Editorial du « Monde ».
Le théoricien de la communication canadien Marshall
McLuhan affirmait que la nature du messager importait plus que le contenu du
message lui-même. Ces dernières années, les messagers n’ont pas manqué pour
alerter sur l’urgence de la lutte contre le changement climatique. Avec le
succès relatif que l’on sait : la prise de conscience a fini par se faire,
mais sans que les actes suivent à la même vitesse. Le fait que la Banque
centrale européenne (BCE) s’empare à son tour du sujet donne au message une
nouvelle dimension.
L’institution s’est livrée, mercredi
22 septembre, à un exercice inédit en publiant les résultats de différents
scénarios pour mesurer l’impact du changement climatique sur l’économie
européenne. Régulièrement, la BCE teste des hypothèses de crise financière afin
d’évaluer la capacité de résistance du secteur bancaire. L’idée de ces
« stress tests » consiste à envisager le pire pour mieux le prévenir.
L’initiative d’intégrer l’environnement dans les facteurs de risques qui pèsent
sur l’économie constitue une nouvelle étape dans la prise de conscience des
enjeux climatiques.
Alors que les catastrophes naturelles se multiplient,
la BCE veut attirer l’attention sur le coût économique de l’inaction. L’absence
de mesures ordonnées pour décarboner l’économie pourrait amputer le PIB de
l’Union européenne de 10 % d’ici à 2100, estime l’institution. La banque
centrale évoque notamment une explosion des défauts sur les prêts accordés aux
projets les plus exposés au risque climatique. Continuer à les financer alors
que les réglementations en faveur de l’environnement vont rapidement les rendre
obsolètes devient un aléa qui doit être pris en compte.
Réglementation laxiste
Cette alerte n’a rien de théorique. Malgré les
discours rassurants des acteurs de la finance sur leur volonté de participer à
la décarbonation de l’économie, la réalité est moins idyllique. L’exemple de la
multiplication des forages pétroliers et gaziers dans le Grand Nord est
édifiant. Grâce à des règles à géométrie variable, les établissements
financiers parviennent à contourner les contraintes censées protéger
l’Arctique, une région qui contribue à réguler le climat de la planète. Un
rapport publié, le 23 septembre, par l’ONG Reclaim Finance montre que les
projets pétroliers et gaziers continuent de prospérer grâce à des financements
toujours aussi abondants.
Les énergies fossiles sont responsables de 80 %
des émissions mondiales de CO2, première cause du réchauffement. La
finance constitue un levier essentiel pour contenir le phénomène. Or la
réglementation actuelle reste laxiste, en accordant trop facilement des
soutiens bancaires à des projets qui ne font que retarder l’atteinte des
objectifs de l’accord de Paris.
Si le travail de la BCE va dans la bonne direction,
l’institution ne doit pas se contenter d’être un lanceur d’alerte, mais elle
doit aussi jouer son rôle de régulateur. Elle est déjà prête à devenir plus
sélective dans ses rachats d’actifs selon des critères climatiques.

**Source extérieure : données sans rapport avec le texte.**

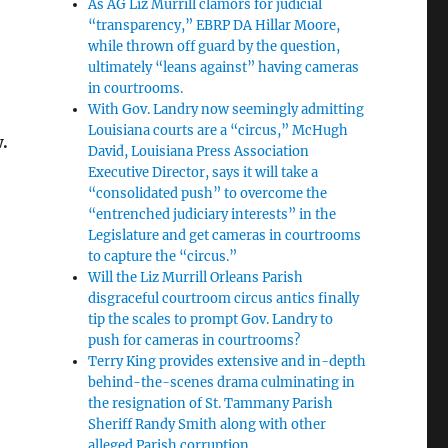
As AG Liz Murrill clamors for judicial
“transparency,” EBRP DA Hillar Moore,
while thrown off guard by the question,
ultimately “leans against” having cameras
in courtrooms.
With Gov. Landry now seemingly admitting
Louisiana courts are a “circus,” McHugh
w.
David, Louisiana Press Association
Executive Director, says it will take a
“consolidated push” to overcome the
“entrenched judiciary interests” in the
Legislature and get cameras in courtrooms
to capture the “circus.”
Will the Liz Murrill Orleans Parish
disgraceful courtroom circus antics finally
tip the scales to prompt Gov. Landry to
push for cameras in courtrooms?
Terry King provides extensive and in-depth
behind-the-scenes drama culminating in
the resignation of St. Tammany Parish
Sheriff Randy Smith along with other
alleged Parish corruption.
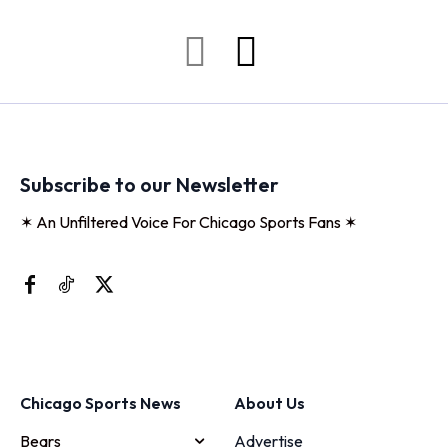
Subscribe to our Newsletter
✶ An Unfiltered Voice For Chicago Sports Fans ✶
Chicago Sports News
About Us
Bears
Advertise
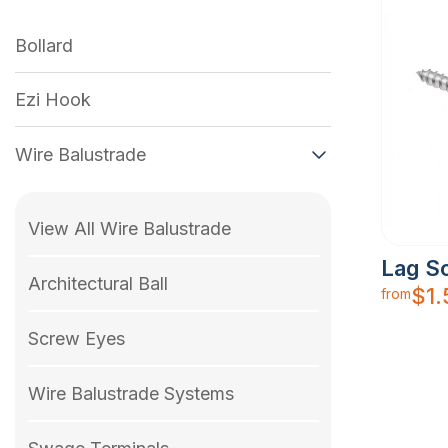
Bollard
Ezi Hook
Wire Balustrade
View All Wire Balustrade
Lag S
Architectural Ball
$
1
from
Screw Eyes
Wire Balustrade Systems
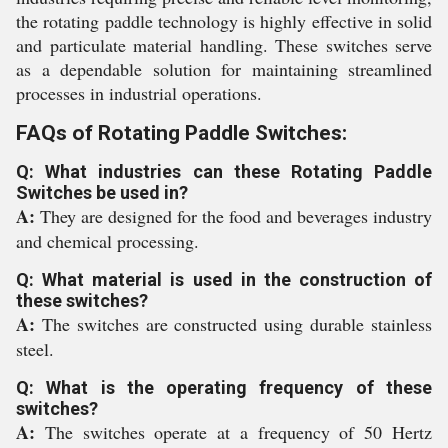
the rotating paddle technology is highly effective in solid
and particulate material handling. These switches serve
as a dependable solution for maintaining streamlined
processes in industrial operations.
FAQs of Rotating Paddle Switches:
Q: What industries can these Rotating Paddle
Switches be used in?
A:
They are designed for the food and beverages industry
and chemical processing.
Q: What material is used in the construction of
these switches?
A:
The switches are constructed using durable stainless
steel.
Q: What is the operating frequency of these
switches?
A:
The switches operate at a frequency of 50 Hertz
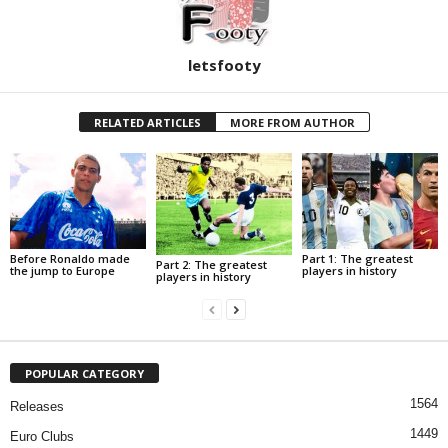
letsfooty
RELATED ARTICLES
MORE FROM AUTHOR
Before Ronaldo made
Part 1: The greatest
Part 2: The greatest
the jump to Europe
players in history
players in history
POPULAR CATEGORY
1564
Releases
1449
Euro Clubs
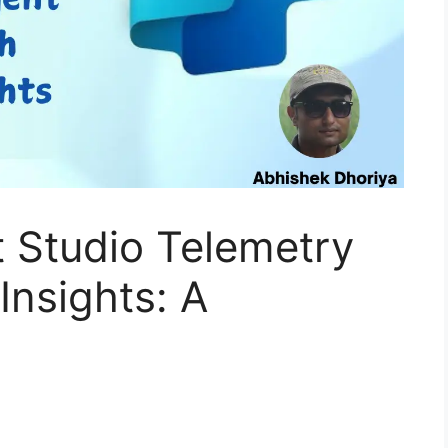
t Studio Telemetry
Insights: A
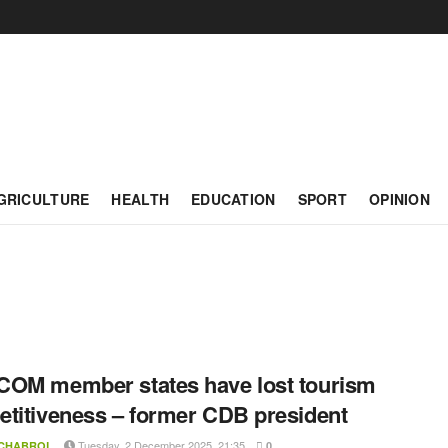
GRICULTURE
HEALTH
EDUCATION
SPORT
OPINION
OM member states have lost tourism
titiveness – former CDB president
Tuesday, 2 December 2025, 21:35
 CHABROL
0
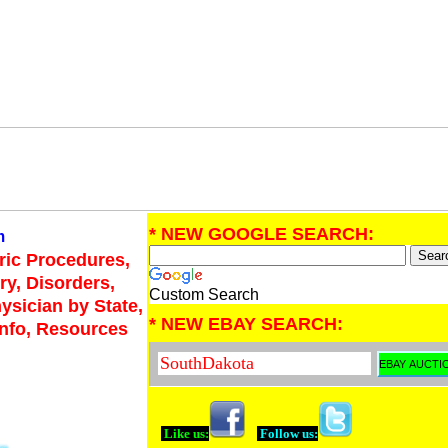
* NEW GOOGLE SEARCH:
m
tric Procedures,
ry, Disorders,
Custom Search
hysician by State,
* NEW EBAY SEARCH:
Info, Resources
Like us:
Follow us:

L’efficacité de la mesure dépendra du calendrier d’application, qui doit être
fixé en 2022.
L’institution pourrait aussi obliger les banques à
provisionner davantage de capitaux pour tenir compte du risque climatique.
Enfin, la création d’une structure de défaisance pourrait être envisagée afin
d’aider les établissements financiers à se débarrasser des actifs les plus
toxiques. Poursuivre au même rythme l’extraction des énergies fossiles est
suicidaire sur le plan environnemental, il faut maintenant prendre conscience
que cela devient aussi irresponsable du point de vue économique.